EXERCISE:
Write out the text of every entry below word for word, and leave the pictures out of your answer.

INFORMATION:
>>>

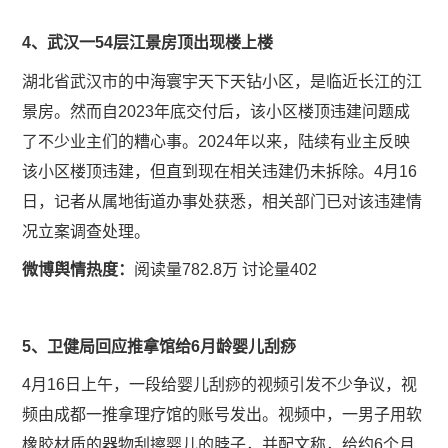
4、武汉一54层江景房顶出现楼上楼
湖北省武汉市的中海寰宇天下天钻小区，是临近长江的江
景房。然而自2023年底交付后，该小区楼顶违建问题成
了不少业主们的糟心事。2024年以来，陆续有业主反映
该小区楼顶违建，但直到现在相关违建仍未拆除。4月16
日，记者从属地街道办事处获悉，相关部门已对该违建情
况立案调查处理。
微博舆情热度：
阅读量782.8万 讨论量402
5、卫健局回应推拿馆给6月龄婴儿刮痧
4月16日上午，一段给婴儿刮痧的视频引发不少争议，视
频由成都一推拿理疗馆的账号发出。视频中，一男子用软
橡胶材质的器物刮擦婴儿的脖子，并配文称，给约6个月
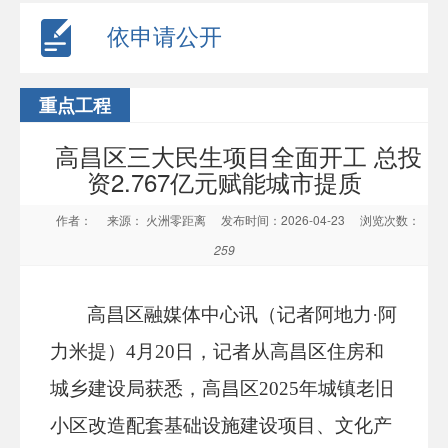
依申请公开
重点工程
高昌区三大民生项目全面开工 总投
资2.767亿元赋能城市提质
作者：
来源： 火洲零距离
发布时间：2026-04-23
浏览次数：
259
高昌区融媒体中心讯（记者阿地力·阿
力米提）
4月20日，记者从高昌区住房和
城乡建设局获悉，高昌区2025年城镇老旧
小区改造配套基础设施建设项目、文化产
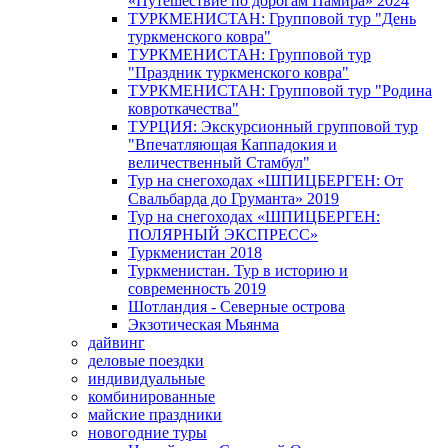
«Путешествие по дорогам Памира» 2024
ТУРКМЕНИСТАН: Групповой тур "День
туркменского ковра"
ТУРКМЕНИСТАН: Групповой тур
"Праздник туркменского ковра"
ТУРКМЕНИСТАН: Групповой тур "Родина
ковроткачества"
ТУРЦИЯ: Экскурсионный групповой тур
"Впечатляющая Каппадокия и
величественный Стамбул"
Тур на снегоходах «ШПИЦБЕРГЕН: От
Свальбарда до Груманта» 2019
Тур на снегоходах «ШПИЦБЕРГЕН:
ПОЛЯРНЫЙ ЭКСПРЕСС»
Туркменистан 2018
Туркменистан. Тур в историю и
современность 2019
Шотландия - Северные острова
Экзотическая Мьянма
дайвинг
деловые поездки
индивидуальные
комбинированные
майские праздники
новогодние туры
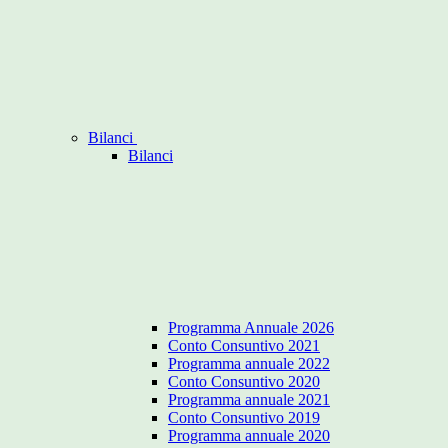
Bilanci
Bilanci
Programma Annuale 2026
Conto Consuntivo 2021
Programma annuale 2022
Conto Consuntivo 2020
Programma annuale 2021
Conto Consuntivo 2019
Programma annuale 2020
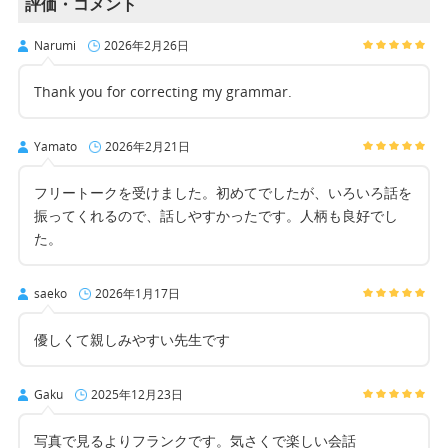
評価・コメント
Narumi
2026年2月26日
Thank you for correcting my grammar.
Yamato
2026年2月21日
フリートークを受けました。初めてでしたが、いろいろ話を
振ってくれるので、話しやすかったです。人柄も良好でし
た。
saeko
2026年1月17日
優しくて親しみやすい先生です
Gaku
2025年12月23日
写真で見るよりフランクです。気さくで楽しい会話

<<<

FINAL ANSWER:
4、武汉一54层江景房顶出现楼上楼
湖北省武汉市的中海寰宇天下天钻小区，是临近长江的江
景房。然而自2023年底交付后，该小区楼顶违建问题成
了不少业主们的糟心事。2024年以来，陆续有业主反映
该小区楼顶违建，但直到现在相关违建仍未拆除。4月16
日，记者从属地街道办事处获悉，相关部门已对该违建情
况立案调查处理。
微博舆情热度：
阅读量782.8万 讨论量402
5、卫健局回应推拿馆给6月龄婴儿刮痧
4月16日上午，一段给婴儿刮痧的视频引发不少争议，视
频由成都一推拿理疗馆的账号发出。视频中，一男子用软
橡胶材质的器物刮擦婴儿的脖子，并配文称，给约6个月
依申请公开
重点工程
高昌区三大民生项目全面开工 总投
资2.767亿元赋能城市提质
作者：
来源： 火洲零距离
发布时间：2026-04-23
浏览次数：
259
高昌区融媒体中心讯（记者阿地力·阿
力米提）
4月20日，记者从高昌区住房和
城乡建设局获悉，高昌区2025年城镇老旧
小区改造配套基础设施建设项目、文化产
«Путешествие по дорогам Памира» 2024
ТУРКМЕНИСТАН: Групповой тур "День
туркменского ковра"
ТУРКМЕНИСТАН: Групповой тур
"Праздник туркменского ковра"
ТУРКМЕНИСТАН: Групповой тур "Родина
ковроткачества"
ТУРЦИЯ: Экскурсионный групповой тур
"Впечатляющая Каппадокия и
величественный Стамбул"
Тур на снегоходах «ШПИЦБЕРГЕН: От
Свальбарда до Груманта» 2019
Тур на снегоходах «ШПИЦБЕРГЕН:
ПОЛЯРНЫЙ ЭКСПРЕСС»
Туркменистан 2018
Туркменистан. Тур в историю и
современность 2019
Шотландия - Северные острова
Экзотическая Мьянма
дайвинг
деловые поездки
индивидуальные
комбинированные
майские праздники
новогодние туры
Bilanci
Bilanci
Programma Annuale 2026
Conto Consuntivo 2021
Programma annuale 2022
Conto Consuntivo 2020
Programma annuale 2021
Conto Consuntivo 2019
Programma annuale 2020
評価・コメント
Narumi
2026年2月26日
Thank you for correcting my grammar.
Yamato
2026年2月21日
フリートークを受けました。初めてでしたが、いろいろ話を
振ってくれるので、話しやすかったです。人柄も良好でし
た。
saeko
2026年1月17日
優しくて親しみやすい先生です
Gaku
2025年12月23日
写真で見るよりフランクです。気さくで楽しい会話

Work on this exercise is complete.